It was August 1989, I was a brash youngster, caught between a boy and a man. I was going to ride to the Okanagan and meet my friends camping on the beach. I was going to go have a blast for the long weekend. It was going to be awesome. I had a wonderful landlady in our high-rise building who loved motorbikes and wanted to go to see her daughter in Kelowna. I offered her a ride on the back of my bike. That was my first mistake. My landlady, asked if she could sit on my bike, saying yes was my second mistake. When she dropped the bike on its side we both decided it was a bad omen. We picked up the bike, saw no sign of damage but agreed maybe she would skip the ride. In my mind, I felt a huge sigh of relief. Little did I know how fateful that decision would be.

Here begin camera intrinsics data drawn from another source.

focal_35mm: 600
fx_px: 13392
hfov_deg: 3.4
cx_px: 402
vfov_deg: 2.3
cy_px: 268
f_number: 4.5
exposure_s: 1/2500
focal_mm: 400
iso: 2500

I barely slept that night, a feeling of trepidation and anticipation stirred my subconscious.  Morning came and I packed up my Suzuki GS1150 and set out for the city limits and beyond. I never made the city limits; luckily I didn’t end up in the beyond.

Sarcee Trail and Memorial Drive was a fairly quiet intersection that fateful morning; luckily for me.  The traffic light was red and I sat waiting for the green. I was filled with excitement. It was my first big ride to Kelowna. My friends were already there, camped on the beach. The sun blazed down overhead in Calgary. The Okanagan was sure to be a scorcher and the lake was calling to me. I had thoughts of beaches and bikinis in my mind when the light turned green.

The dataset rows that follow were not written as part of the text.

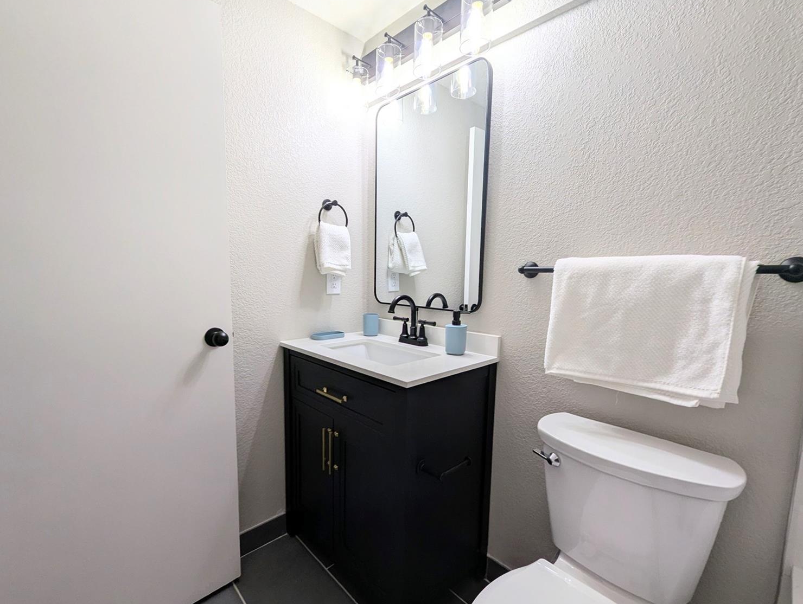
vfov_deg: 85.8
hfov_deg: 102.0
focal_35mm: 14
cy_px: 309
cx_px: 389
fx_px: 325
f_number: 2.2
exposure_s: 1/232
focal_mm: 1.95
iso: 45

I rolled on the throttle and released the clutch. My metal steed lurched forward like a racehorse from the starting gate. I cracked it wide open feeling the exhilaration of the acceleration. Not too fast, the sharp corner and on-ramp to 16 Ave was coming soon. I let go of the throttle and it stayed open wide. I was going too fast. I touched the front brake lever.

I was on my back, sliding. I watched in horror as my beautiful motorcycle slid sideways right into the median curb. It hit a sign and sheered it off. It tumbled in the air. NOOO! It landed again and rolled into the ditch.

I was on my feet in an instant. I don’t remember any time between sliding along the pavement and leaping up. I started at a run and went rushing to my poor bike. I was devastated; I loved that machine as if it were my baby. Now it lay there in the ditch twisted and broken. I sickened as I shrieked in anguish.

I stood looking down at my wrecked machine when I heard the first voice.

“Are you OK?” it was a city employee standing next to his flat deck truck.

I looked down at myself and took a deep breath. “I’m fine, but my bike isn’t”

“Jump in we can give you a ride.” The burly guy in his mid-thirties pointed at the truck as he grabbed the fallen sign and tossed it into his rig.

“Can we put the bike in the back?” I pleaded with my rescuer.

“Sorry man, best we can do is give you a ride, might look weird us hauling a motorcycle around.” The driver of the truck looked at me with a sympathetic grimace on his face. His eyes told me he wanted to help.

I shrugged my shoulders, jumped in the back seat, and thanked these two good samaritan city workers for their kindness in my moment of pain.

Twenty minutes later we arrived back at my apartment building. I felt humbled, I felt sad and felt grateful these two guys took pity on a wounded biker. My wounds were financial and I took a big blow to my ego that day. I also learned a lifelong lesson. What doesn’t kill us does make us stronger.

My landlady felt awful when I told her what had happened. She felt responsible; she knew that dropping the bike on the throttle probably caused it to stick. That’s when I made my third mistake; I let her feel that way. It was my fault for not checking the bike first, I was the one who cracked it wide open and I was the one who touched the brake. Not her. I let her carry my burden, my guilt. We never spoke much after that.

I continue to ride motorcycles. I got back on my horse after buying another GS1150. I rode that bike everywhere until I upgraded to my St1300. Now after sixteen years on my Honda I have broken the magical barrier of 100000 Km. I look forward to many more. I will continue to be cautious, and aware. I accept the risks and take precautions, but I will continue to live free and embrace every moment.